Lesniak wants the BPU to give the power companies permission for a rate hike so the upgrades can move forward.

"I'm hearing from businesses who are saying if we're going to down without power for a week, two weeks every single year, we're not going to stay in New Jersey," he said. "It's affecting our every days residents, it's affecting our businesses and we're losing jobs - there are an incredible amount of construction jobs that are going unfulfilled while the BPU sits on its hands and does nothing."

Lesniak conceded some people may be nervous about a rate increase, but he stressed, "people get nervous when they don't have power for days on end, businesses get nervous when they don't have power for days."

"Because of mandated rate increases that are going to be going off the books the additional cost to consumers will be minimal if not anything," Lesniak said. "If we want the utilities to upgrade their infrastructure, money doesn't just fall from the sky and people aren't going to just give away billions of dollars for this, so we need to allow a rate increase."
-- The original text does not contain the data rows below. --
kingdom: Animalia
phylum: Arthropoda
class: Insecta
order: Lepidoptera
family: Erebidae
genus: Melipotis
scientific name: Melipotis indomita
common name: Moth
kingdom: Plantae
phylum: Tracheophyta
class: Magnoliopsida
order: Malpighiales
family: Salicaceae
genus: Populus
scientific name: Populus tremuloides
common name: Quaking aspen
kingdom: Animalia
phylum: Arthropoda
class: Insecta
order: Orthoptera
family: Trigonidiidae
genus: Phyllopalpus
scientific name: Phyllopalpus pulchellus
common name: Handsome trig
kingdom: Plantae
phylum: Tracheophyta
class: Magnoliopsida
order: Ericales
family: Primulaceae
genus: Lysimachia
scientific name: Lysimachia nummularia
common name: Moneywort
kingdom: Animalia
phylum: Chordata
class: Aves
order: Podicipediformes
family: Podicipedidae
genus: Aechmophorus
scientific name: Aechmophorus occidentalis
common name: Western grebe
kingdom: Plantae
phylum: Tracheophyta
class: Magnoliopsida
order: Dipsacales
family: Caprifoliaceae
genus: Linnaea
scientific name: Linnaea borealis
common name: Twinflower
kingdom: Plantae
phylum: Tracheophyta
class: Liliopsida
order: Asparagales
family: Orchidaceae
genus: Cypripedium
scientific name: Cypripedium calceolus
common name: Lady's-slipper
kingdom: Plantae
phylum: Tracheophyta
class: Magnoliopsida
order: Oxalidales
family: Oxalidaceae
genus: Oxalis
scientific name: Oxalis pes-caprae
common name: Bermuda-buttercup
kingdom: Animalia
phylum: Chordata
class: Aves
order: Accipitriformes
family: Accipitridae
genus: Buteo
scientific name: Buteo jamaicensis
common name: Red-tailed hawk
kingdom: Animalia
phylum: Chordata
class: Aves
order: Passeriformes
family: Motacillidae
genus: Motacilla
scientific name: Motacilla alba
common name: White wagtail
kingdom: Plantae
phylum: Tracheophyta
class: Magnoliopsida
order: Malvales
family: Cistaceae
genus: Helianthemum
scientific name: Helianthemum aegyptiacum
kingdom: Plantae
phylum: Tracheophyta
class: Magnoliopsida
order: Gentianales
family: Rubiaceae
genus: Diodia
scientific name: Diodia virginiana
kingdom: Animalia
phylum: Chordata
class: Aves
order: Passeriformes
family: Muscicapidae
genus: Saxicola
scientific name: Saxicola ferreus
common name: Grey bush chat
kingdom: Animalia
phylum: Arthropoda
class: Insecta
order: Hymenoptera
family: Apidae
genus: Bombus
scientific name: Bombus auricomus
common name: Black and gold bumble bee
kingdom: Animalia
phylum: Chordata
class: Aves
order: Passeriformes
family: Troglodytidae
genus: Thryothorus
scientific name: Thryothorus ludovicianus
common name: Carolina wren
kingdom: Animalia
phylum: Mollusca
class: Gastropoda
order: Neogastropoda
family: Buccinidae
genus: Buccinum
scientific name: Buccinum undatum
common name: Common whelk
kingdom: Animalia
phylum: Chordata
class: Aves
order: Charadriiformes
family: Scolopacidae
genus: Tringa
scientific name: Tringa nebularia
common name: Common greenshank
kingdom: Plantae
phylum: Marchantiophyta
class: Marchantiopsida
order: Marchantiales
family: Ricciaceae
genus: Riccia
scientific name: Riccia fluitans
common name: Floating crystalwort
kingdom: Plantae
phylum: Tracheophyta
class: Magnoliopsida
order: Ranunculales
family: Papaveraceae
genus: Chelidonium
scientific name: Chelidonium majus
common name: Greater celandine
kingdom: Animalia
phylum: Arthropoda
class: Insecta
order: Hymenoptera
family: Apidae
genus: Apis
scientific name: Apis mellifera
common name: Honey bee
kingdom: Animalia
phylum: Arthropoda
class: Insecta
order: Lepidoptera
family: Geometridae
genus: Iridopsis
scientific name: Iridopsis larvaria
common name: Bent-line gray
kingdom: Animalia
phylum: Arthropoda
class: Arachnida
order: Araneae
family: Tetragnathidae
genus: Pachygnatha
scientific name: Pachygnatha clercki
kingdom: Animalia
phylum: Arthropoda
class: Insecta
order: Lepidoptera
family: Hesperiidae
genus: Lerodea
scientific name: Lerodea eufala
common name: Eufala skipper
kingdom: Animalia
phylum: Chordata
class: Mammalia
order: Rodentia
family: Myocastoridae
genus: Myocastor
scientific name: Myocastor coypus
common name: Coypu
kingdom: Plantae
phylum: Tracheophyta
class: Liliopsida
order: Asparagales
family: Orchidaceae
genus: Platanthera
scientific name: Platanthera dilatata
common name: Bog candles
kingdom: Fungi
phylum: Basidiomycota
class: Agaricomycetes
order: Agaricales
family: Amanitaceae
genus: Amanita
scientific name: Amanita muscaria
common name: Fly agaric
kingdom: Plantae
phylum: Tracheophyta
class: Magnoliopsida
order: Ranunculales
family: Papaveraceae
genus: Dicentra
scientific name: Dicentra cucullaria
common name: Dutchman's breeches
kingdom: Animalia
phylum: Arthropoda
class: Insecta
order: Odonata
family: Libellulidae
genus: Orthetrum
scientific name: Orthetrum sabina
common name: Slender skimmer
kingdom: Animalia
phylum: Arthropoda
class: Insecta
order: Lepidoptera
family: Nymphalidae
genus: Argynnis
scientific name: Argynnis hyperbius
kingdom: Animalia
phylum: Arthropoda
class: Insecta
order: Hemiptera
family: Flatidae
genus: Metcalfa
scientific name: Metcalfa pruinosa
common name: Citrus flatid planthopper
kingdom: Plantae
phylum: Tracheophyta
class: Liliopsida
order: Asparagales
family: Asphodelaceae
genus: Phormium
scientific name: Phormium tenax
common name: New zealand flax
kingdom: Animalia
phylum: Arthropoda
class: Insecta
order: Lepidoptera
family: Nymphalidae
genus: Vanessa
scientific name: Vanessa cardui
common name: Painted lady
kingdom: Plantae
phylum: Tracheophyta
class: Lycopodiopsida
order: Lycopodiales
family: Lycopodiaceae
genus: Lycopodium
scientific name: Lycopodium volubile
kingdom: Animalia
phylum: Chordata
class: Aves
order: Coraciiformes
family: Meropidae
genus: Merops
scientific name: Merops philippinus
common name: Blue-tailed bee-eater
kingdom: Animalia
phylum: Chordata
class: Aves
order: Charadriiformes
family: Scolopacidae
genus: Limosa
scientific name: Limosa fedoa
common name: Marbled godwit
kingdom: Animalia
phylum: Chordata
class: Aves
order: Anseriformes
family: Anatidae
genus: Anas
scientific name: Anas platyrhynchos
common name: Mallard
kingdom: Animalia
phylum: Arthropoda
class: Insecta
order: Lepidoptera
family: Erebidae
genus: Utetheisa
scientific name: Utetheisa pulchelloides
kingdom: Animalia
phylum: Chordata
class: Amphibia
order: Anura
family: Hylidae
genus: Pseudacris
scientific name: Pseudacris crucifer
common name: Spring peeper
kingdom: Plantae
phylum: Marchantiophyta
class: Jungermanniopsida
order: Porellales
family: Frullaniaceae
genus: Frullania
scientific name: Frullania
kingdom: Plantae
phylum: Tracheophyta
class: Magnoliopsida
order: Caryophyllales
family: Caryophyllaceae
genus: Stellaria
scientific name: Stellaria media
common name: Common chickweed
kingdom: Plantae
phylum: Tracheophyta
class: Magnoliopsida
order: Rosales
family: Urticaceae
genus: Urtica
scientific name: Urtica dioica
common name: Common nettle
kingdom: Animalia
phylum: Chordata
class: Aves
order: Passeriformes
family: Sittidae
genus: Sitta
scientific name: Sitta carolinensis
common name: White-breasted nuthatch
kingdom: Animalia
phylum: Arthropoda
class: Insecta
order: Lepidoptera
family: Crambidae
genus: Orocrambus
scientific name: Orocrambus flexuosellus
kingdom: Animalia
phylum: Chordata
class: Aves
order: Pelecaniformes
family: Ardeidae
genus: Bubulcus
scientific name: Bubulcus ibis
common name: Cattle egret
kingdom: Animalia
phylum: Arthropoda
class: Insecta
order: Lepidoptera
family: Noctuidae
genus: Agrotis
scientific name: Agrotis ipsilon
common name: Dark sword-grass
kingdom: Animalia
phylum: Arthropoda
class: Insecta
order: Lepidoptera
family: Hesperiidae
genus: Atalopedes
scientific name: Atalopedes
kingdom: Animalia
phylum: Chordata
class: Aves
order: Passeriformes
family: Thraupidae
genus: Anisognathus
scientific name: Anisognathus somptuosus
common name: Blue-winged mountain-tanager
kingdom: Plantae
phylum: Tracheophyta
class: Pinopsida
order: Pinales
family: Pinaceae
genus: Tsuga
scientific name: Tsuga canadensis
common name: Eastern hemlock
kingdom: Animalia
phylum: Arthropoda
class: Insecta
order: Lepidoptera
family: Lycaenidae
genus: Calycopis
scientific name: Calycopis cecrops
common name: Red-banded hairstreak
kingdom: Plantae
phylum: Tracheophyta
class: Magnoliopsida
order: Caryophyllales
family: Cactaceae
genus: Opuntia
Lesniak added current tree trimming programs are not sufficient, but one major problem is many municipalities don't give utilities the authority to trim trees near power lines because Shade Tree Commissions don't want trees to be trimmed.

A spokesman for the BPU said: "Sen. Lesniak will ignore the facts to make a point.  We have gone through infrastructure and resiliency petitions from New Jersey utilities as quickly as the law allows us to."